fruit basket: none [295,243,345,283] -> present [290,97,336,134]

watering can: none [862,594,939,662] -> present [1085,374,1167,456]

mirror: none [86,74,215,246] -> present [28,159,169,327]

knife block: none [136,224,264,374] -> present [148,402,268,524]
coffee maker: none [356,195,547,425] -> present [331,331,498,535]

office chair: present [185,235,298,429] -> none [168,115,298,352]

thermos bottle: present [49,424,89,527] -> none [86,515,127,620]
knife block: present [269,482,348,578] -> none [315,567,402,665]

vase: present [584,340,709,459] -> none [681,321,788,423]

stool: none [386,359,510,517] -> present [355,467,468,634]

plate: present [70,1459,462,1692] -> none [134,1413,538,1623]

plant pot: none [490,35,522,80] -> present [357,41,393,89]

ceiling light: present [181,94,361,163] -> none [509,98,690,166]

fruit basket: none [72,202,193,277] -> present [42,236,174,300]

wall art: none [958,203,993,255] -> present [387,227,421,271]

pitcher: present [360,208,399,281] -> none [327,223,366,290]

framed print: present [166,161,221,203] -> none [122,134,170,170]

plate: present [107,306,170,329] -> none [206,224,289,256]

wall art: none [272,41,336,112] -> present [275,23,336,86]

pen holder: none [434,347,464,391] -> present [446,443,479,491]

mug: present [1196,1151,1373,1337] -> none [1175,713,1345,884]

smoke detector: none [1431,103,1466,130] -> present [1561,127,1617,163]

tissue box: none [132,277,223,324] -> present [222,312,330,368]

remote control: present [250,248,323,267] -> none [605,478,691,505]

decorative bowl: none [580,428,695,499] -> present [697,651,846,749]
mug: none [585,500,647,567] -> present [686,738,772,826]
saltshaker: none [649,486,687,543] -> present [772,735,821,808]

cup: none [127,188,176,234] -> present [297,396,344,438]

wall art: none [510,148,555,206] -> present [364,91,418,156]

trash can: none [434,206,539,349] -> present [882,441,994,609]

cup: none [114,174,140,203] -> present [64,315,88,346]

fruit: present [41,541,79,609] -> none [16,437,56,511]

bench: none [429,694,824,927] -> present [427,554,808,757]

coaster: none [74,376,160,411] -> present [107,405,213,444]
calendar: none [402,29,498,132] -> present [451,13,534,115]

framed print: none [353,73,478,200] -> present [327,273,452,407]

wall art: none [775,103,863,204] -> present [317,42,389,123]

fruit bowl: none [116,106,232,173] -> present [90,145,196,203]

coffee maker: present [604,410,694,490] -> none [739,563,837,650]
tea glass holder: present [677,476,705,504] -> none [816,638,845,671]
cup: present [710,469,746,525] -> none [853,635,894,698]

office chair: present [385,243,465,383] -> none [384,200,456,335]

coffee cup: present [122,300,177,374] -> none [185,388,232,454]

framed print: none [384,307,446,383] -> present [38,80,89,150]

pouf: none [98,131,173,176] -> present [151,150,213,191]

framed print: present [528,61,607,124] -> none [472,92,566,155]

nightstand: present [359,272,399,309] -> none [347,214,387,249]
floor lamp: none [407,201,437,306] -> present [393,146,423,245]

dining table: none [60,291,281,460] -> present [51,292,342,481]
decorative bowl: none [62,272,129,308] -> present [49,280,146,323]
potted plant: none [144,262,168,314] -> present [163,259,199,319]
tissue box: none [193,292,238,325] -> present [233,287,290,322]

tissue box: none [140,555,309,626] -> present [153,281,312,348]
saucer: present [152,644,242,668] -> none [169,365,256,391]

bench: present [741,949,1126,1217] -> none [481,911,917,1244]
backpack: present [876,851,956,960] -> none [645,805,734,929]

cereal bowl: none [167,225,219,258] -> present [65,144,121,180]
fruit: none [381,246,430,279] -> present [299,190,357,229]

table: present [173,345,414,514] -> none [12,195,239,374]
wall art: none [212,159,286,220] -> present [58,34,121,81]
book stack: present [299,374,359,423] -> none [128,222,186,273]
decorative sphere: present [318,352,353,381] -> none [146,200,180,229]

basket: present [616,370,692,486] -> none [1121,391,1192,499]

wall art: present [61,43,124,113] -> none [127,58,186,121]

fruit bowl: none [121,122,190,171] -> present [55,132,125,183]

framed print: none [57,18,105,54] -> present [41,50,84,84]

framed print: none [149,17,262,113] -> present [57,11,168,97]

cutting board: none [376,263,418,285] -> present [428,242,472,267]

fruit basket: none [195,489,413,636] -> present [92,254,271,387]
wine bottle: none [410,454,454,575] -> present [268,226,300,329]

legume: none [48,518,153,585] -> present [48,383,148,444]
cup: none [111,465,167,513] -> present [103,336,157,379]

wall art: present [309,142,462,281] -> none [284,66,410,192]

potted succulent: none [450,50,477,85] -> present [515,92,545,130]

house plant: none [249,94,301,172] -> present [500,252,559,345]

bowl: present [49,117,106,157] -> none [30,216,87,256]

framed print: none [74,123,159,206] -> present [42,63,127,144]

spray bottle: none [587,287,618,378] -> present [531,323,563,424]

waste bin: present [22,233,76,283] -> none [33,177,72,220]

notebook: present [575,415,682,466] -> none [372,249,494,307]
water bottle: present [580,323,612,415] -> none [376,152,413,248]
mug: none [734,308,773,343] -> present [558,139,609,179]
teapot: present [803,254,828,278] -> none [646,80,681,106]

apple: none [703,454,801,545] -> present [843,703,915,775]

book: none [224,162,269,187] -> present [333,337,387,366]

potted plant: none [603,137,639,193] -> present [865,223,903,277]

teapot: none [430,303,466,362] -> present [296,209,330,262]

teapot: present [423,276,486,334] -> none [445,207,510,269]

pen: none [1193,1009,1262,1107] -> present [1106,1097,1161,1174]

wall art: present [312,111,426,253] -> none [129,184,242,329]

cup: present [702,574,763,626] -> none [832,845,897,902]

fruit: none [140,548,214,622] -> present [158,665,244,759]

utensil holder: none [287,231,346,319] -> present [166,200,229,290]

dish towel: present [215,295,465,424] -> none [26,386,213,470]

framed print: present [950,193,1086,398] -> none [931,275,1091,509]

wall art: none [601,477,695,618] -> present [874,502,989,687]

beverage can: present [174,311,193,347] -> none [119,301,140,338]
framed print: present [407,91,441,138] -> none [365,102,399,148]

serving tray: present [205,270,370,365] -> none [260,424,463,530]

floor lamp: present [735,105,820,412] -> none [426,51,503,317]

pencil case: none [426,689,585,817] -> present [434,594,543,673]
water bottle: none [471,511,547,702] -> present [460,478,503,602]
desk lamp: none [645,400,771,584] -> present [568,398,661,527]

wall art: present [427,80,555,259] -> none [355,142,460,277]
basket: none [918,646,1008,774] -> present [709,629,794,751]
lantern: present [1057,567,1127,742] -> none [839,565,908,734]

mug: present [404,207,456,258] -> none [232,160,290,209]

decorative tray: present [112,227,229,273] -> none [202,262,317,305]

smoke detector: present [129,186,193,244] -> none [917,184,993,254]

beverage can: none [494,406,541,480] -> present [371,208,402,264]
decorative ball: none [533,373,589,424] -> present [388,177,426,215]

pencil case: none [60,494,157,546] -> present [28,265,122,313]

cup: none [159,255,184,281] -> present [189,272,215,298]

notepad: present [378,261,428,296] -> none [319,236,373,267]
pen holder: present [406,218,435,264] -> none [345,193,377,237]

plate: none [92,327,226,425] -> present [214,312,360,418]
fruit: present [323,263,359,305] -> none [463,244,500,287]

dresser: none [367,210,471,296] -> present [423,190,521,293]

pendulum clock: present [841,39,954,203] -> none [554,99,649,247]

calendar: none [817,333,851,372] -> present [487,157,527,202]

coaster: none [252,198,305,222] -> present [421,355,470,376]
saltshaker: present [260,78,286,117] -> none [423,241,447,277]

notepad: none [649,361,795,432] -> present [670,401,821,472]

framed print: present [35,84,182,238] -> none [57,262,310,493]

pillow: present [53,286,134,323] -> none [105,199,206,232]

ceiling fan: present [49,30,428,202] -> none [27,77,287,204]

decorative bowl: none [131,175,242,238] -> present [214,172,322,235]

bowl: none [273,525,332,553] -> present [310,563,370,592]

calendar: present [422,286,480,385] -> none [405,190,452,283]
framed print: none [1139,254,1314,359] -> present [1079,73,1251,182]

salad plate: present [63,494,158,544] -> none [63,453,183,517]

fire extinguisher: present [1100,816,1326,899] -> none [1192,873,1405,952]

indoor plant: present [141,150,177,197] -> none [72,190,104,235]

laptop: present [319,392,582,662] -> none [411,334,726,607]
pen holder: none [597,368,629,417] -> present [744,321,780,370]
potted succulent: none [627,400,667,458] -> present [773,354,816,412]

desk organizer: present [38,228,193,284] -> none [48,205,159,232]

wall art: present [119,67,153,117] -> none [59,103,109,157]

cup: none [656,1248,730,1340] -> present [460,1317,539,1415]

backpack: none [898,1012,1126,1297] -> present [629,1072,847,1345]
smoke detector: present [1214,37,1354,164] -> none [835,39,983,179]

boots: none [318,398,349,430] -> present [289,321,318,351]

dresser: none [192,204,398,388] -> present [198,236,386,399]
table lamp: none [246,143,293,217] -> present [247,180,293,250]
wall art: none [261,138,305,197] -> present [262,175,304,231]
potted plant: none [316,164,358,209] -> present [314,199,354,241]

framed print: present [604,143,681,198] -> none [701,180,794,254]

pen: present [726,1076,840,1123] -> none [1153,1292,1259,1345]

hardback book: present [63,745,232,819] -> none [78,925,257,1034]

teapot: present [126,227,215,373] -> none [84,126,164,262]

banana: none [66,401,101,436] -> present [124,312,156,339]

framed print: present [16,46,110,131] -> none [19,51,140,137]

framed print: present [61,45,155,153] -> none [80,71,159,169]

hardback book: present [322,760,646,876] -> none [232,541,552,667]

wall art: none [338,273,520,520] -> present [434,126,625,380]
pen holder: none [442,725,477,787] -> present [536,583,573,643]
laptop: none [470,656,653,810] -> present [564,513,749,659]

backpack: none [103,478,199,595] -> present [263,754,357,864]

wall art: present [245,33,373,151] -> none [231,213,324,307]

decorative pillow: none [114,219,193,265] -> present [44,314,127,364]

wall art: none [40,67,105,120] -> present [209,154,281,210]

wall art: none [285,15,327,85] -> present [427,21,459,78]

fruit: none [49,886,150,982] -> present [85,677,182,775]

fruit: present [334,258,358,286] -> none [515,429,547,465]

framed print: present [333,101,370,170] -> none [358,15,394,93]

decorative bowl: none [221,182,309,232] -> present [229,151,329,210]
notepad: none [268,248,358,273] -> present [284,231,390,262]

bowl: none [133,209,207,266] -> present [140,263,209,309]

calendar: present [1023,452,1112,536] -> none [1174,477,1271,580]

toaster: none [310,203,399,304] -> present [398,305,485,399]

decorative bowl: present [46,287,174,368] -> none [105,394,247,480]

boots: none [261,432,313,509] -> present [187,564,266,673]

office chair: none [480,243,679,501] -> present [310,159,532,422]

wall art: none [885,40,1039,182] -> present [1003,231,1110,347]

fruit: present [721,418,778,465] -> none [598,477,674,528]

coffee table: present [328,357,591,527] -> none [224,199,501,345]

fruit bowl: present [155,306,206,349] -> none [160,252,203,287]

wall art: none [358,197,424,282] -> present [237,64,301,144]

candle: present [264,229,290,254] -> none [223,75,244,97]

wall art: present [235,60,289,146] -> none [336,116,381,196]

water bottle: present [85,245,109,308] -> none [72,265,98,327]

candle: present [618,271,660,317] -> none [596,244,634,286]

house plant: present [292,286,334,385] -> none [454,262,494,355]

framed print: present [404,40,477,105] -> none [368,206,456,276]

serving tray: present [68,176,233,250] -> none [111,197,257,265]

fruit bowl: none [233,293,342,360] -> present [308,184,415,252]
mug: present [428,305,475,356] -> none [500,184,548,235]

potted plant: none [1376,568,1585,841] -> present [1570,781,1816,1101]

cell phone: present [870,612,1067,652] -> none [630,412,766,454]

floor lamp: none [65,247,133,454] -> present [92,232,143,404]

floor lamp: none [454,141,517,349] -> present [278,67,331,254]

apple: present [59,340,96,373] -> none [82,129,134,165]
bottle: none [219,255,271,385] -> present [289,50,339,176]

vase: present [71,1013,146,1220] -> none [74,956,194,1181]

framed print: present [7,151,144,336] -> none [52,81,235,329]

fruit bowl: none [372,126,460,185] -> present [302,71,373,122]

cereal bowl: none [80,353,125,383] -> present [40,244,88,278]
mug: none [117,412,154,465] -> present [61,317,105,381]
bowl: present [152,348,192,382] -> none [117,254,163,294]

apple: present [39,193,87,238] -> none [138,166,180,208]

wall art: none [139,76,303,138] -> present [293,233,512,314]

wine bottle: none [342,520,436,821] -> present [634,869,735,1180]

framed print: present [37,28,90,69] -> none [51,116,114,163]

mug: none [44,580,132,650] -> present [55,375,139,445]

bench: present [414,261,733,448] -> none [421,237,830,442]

* ABOUT THIS EXERCISE:
Could you restate, word for word, the lines above from the one with "framed print: present [61,45,155,153]" to the one with "candle: present [264,229,290,254]", both included?

* RESPONSE TO THIS TASK:
framed print: present [61,45,155,153] -> none [80,71,159,169]

hardback book: present [322,760,646,876] -> none [232,541,552,667]

wall art: none [338,273,520,520] -> present [434,126,625,380]
pen holder: none [442,725,477,787] -> present [536,583,573,643]
laptop: none [470,656,653,810] -> present [564,513,749,659]

backpack: none [103,478,199,595] -> present [263,754,357,864]

wall art: present [245,33,373,151] -> none [231,213,324,307]

decorative pillow: none [114,219,193,265] -> present [44,314,127,364]

wall art: none [40,67,105,120] -> present [209,154,281,210]

wall art: none [285,15,327,85] -> present [427,21,459,78]

fruit: none [49,886,150,982] -> present [85,677,182,775]

fruit: present [334,258,358,286] -> none [515,429,547,465]

framed print: present [333,101,370,170] -> none [358,15,394,93]

decorative bowl: none [221,182,309,232] -> present [229,151,329,210]
notepad: none [268,248,358,273] -> present [284,231,390,262]

bowl: none [133,209,207,266] -> present [140,263,209,309]

calendar: present [1023,452,1112,536] -> none [1174,477,1271,580]

toaster: none [310,203,399,304] -> present [398,305,485,399]

decorative bowl: present [46,287,174,368] -> none [105,394,247,480]

boots: none [261,432,313,509] -> present [187,564,266,673]

office chair: none [480,243,679,501] -> present [310,159,532,422]

wall art: none [885,40,1039,182] -> present [1003,231,1110,347]

fruit: present [721,418,778,465] -> none [598,477,674,528]

coffee table: present [328,357,591,527] -> none [224,199,501,345]

fruit bowl: present [155,306,206,349] -> none [160,252,203,287]

wall art: none [358,197,424,282] -> present [237,64,301,144]

candle: present [264,229,290,254] -> none [223,75,244,97]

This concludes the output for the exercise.